Water restrictions often occur over most of Australia during the summer months and it sometimes becomes compulsory to turn off the automatic watering system and water our gardens by hand. It is a time to think about how we use this precious resource and adopt ways of watering that can substantially reduce the amount of water we waste.

Hand watering on a beautiful early morning or evening is a pleasurable experience that gives us the time to look more closely at our garden, the plants and the soil. We have more control over how the watering is done and can cater to the individual needs of different plants more successfully. Sometimes it is the only way to water plants deeply. Watering at these times helps to increase water penetration and minimise evaporation.

Potted plants under a verandah, eaves or awning must be regularly watered by hand and it is important to water the soil thoroughly all the way through. Check by feeling below the surface to make sure it has penetrated deeply. Soil can become hydrophobic if it is allowed to dry out too much and it is then difficult to wet again. Water will bead and flow over the surface of the soil and drain away without being of use at all to the plant. Wetting agents will have to be added to restore its water holding capacity. These can be bought in liquid or powder form and are applied to the surface of the soil.

Planters with a built-in reservoir at the bottom can save you time and water. Overflow can be prevented by checking the water level as the water drains into the base of the pot, and watering will be a lot less frequent.

Whether you are watering pots or plants in the ground it is important to water only the base of the plants. Keeping water off the foliage will reduce the chance of plants developing fungal diseases like black spot and powdery mildew. Pathogenic fungal spores will travel rapidly in water splash or soil run-off and infect otherwise healthy plants. Infrequent, deep watering will encourage root systems to penetrate the deeper soil layers and have access to more permanent water, as well as nutrients. A deeper root system stabilises plants, especially trees and large shrubs, making them less susceptible to wind, drought and insect stresses.

Plants require more water when in active growth and this may not necessarily be in the summer months.

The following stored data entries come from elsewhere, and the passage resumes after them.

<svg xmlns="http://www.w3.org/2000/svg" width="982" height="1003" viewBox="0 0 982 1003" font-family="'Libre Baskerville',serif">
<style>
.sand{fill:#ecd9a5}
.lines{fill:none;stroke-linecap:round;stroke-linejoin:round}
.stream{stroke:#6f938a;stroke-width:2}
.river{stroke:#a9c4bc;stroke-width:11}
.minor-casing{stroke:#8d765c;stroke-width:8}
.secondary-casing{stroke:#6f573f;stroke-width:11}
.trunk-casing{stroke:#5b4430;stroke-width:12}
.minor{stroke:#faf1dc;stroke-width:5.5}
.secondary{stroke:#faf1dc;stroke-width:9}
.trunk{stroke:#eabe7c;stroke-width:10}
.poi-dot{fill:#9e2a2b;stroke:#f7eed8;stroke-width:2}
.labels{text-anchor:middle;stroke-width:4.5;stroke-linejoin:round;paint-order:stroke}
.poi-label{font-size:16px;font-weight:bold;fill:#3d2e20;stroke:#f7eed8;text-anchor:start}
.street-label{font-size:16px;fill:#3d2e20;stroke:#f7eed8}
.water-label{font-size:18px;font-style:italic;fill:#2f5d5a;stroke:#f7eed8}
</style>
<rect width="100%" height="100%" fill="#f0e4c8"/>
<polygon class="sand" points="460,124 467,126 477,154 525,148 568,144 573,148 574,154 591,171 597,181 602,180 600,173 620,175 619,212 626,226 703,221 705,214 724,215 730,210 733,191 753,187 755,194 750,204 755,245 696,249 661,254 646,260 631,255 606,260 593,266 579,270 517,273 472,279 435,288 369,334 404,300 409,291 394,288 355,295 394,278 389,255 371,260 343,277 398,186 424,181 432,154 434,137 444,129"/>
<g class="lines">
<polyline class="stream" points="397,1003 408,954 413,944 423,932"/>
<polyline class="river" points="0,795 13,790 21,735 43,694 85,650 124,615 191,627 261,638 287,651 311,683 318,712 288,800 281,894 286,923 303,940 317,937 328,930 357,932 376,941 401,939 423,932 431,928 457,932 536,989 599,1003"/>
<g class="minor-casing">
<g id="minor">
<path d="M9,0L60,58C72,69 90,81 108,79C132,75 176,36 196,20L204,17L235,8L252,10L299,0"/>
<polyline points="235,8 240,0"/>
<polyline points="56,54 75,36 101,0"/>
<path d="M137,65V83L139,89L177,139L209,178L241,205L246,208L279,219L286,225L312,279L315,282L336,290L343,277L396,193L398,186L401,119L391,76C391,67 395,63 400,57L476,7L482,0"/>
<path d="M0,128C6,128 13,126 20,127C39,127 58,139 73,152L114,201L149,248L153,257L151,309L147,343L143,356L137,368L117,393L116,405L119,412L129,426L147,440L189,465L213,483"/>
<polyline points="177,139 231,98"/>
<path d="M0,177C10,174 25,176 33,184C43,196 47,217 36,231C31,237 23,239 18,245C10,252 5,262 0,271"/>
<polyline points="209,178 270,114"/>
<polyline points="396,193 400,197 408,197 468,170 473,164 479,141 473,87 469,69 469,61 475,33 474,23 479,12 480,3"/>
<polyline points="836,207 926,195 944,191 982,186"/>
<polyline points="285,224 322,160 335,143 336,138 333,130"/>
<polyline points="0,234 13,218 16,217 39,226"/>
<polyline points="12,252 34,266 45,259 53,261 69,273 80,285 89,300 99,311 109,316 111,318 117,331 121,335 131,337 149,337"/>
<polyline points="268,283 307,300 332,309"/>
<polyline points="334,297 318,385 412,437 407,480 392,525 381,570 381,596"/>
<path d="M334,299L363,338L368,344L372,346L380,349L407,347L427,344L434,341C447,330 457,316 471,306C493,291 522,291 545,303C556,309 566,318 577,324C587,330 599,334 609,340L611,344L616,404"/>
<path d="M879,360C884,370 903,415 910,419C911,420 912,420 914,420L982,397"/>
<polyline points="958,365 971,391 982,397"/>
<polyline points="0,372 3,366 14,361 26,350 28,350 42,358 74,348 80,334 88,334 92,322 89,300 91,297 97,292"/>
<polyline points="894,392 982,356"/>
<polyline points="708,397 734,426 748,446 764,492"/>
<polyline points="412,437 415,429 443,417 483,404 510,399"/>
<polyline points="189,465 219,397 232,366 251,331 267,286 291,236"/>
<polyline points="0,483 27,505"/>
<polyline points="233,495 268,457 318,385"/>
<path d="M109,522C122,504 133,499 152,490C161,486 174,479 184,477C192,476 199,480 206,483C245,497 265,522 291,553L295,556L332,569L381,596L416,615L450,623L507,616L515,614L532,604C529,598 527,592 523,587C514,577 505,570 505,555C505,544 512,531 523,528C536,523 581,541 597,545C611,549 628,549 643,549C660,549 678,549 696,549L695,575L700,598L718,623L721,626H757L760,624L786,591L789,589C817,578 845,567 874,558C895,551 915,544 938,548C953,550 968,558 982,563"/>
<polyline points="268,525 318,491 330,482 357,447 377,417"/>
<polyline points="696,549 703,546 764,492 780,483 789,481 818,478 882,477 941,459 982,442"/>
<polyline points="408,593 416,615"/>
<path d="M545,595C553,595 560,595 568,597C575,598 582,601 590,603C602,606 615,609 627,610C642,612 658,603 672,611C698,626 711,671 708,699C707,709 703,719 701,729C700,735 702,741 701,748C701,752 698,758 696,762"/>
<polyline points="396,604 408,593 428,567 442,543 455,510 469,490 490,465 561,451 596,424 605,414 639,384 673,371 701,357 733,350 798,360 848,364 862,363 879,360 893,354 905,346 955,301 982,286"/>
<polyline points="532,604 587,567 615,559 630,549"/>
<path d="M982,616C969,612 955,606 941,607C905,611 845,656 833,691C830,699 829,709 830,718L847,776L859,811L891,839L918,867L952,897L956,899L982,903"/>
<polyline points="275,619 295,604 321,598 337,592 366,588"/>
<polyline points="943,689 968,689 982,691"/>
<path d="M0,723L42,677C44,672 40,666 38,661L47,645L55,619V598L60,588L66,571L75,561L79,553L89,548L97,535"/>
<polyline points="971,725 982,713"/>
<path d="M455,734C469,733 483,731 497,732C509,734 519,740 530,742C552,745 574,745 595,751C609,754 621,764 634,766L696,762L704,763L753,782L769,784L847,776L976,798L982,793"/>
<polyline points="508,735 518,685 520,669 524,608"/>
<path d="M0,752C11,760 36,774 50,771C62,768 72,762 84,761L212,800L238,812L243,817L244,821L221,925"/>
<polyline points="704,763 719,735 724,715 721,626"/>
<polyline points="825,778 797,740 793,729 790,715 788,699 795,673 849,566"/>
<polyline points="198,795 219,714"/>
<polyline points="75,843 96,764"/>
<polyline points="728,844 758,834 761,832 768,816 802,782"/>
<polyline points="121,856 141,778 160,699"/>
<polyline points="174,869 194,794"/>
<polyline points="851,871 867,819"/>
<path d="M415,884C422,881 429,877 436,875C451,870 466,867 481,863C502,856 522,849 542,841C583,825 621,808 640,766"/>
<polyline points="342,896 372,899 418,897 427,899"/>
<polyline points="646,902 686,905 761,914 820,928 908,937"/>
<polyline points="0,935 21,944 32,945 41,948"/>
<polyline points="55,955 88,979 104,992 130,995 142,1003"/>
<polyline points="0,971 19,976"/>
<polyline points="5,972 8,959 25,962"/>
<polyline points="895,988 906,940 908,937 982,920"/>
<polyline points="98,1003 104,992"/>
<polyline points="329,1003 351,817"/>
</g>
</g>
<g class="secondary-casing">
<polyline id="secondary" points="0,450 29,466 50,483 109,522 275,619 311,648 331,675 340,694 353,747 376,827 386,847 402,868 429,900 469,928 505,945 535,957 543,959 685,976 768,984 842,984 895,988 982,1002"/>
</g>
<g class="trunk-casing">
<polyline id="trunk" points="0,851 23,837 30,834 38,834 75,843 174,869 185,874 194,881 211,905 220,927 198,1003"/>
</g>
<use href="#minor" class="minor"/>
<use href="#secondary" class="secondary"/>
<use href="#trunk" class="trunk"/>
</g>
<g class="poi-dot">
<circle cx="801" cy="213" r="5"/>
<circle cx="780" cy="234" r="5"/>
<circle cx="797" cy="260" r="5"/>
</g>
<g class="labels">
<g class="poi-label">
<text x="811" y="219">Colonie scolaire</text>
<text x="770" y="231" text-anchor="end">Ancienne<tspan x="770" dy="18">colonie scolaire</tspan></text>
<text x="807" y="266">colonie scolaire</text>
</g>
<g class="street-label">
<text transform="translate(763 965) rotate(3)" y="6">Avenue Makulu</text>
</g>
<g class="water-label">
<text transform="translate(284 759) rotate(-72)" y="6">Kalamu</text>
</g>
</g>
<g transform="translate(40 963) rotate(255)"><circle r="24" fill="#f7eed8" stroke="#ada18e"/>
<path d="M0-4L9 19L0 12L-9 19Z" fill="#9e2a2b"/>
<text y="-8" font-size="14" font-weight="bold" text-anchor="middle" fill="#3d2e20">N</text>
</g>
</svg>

Observation of your own garden situation is critical in using water efficiently. The condition of the plants and the soil varies with the season; natural rainfall, temperature, wind and growth activity and these are conditions that cannot be taken into consideration with an automated watering system. Hand watering gives you the time to observe the changing relationship of all the elements that influence your garden and at the same time gives you the time to enjoy the plants and their smells.